Дело было, когда «Оскары» присуждались, чуть ли не в этот же день. Я проходил мимо пластиночного магазина: огромное освещенное окно, стоит такая толпа народу и смотрит туда. Я смотрю тоже, а там внутри этого магазина Вуди Аллен снимает одну из сцен своего фильма. Причем он сделал это подчеркнуто, показывая всем, что в Лос-Анджелесе какие-то недочеловеки собрались «Оскара» получать, (фильм самого Аленна тогда, как полагается, был тоже номинирован), а ему, мол, на них наплевать, он снимает очередную сцену из своего фильма.

Александр Генис: Это на него похоже. Вообще Вуди Аллен настолько частый персонаж в нью-йоркских историях, что я не могу не похвастаться, как недавно гулял по Центральному парку и какого-то маленького очкарика чуть не сбил с ног. Жена мне сказала: «Ты хочешь нас лишить Вуди Аллена?». Это был как раз Вуди Аллен, которого я не узнал и не заметил.
═══
_Примените прочитанное_:
A. Соответствуют ли фрагменту о Вуди Аллене утверждения ниже? Ответьте «да» или «нет» и приведите дословно решающие слова фрагмента.
(i) Вуди Аллен снимал сцену внутри пластиночного магазина.
(ii) В Центральном парке Генис сразу узнал Вуди Аллена.
(iii) Фильм Аллена в тот раз не был номинирован на «Оскар».
B. Выпишите из фрагмента о Вуди Аллене отрывок: начните со слов «Дело было, когда» и остановитесь после слов «из своего фильма.».
C. Где, согласно фрагменту о Вуди Аллене, Генис чуть не сбил его с ног?

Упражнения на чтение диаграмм
═══
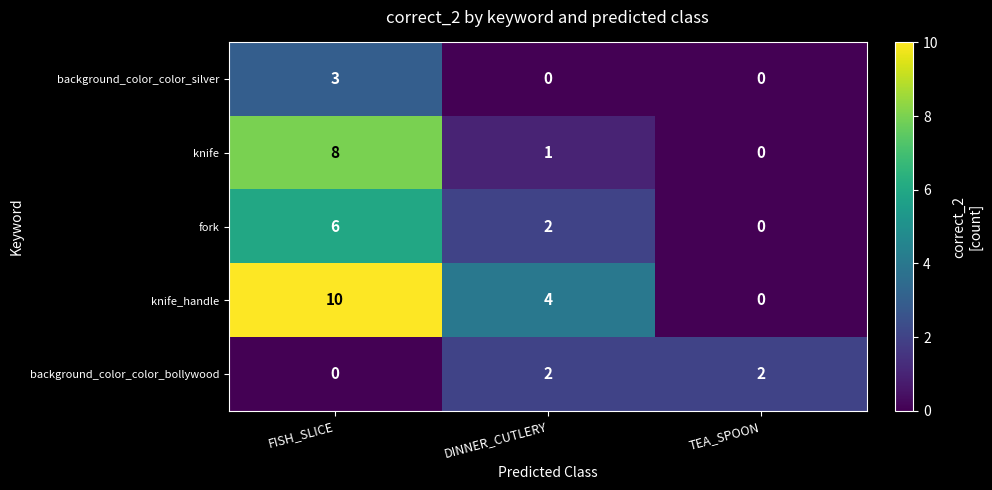

True or false: fork has a value of 2 at DINNER_CUTLERY.

True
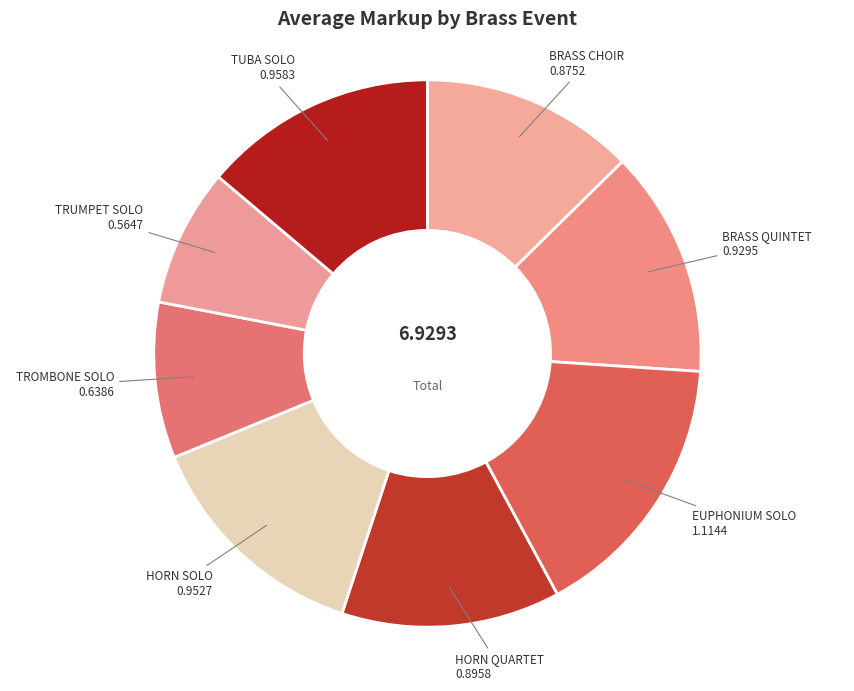

Is the sum of TROMBONE SOLO 0.6386 and BRASS CHOIR 0.8752 greater than half?

No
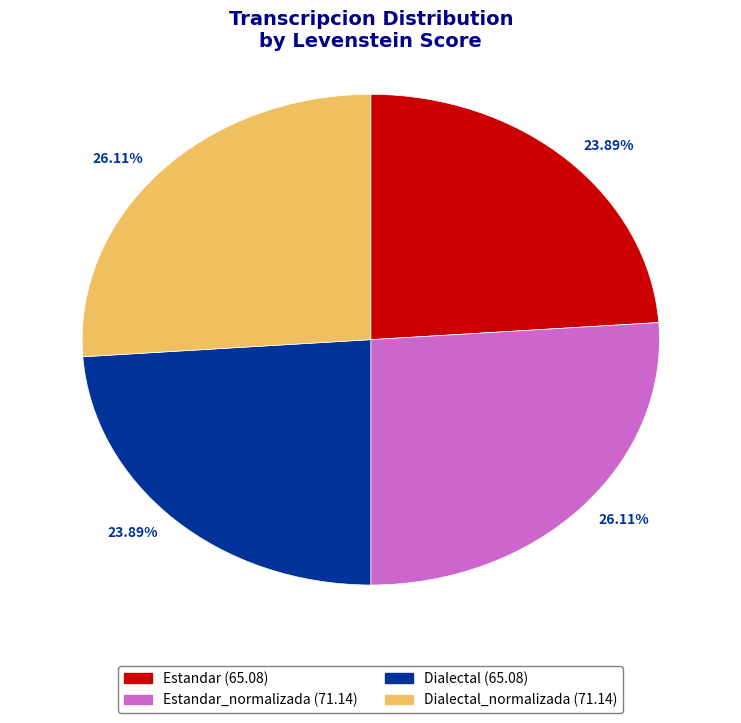

Count the number of slices in the pie.

4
═══
_Ответы по заданиям_:
A.
(i) Да: «а там внутри этого магазина Вуди Аллен снимает одну из сцен своего фильма».
(ii) Нет: «Это был как раз Вуди Аллен, которого я не узнал и не заметил».
(iii) Нет: «как полагается, был тоже номинирован».

B.
Дело было, когда «Оскары» присуждались, чуть ли не в этот же день. Я проходил мимо пластиночного магазина: огромное освещенное окно, стоит такая толпа народу и смотрит туда. Я смотрю тоже, а там внутри этого магазина Вуди Аллен снимает одну из сцен своего фильма. Причем он сделал это подчеркнуто, показывая всем, что в Лос-Анджелесе какие-то недочеловеки собрались «Оскара» получать, (фильм самого Аленна тогда, как полагается, был тоже номинирован), а ему, мол, на них наплевать, он снимает очередную сцену из своего фильма.

C. В Центральном парке.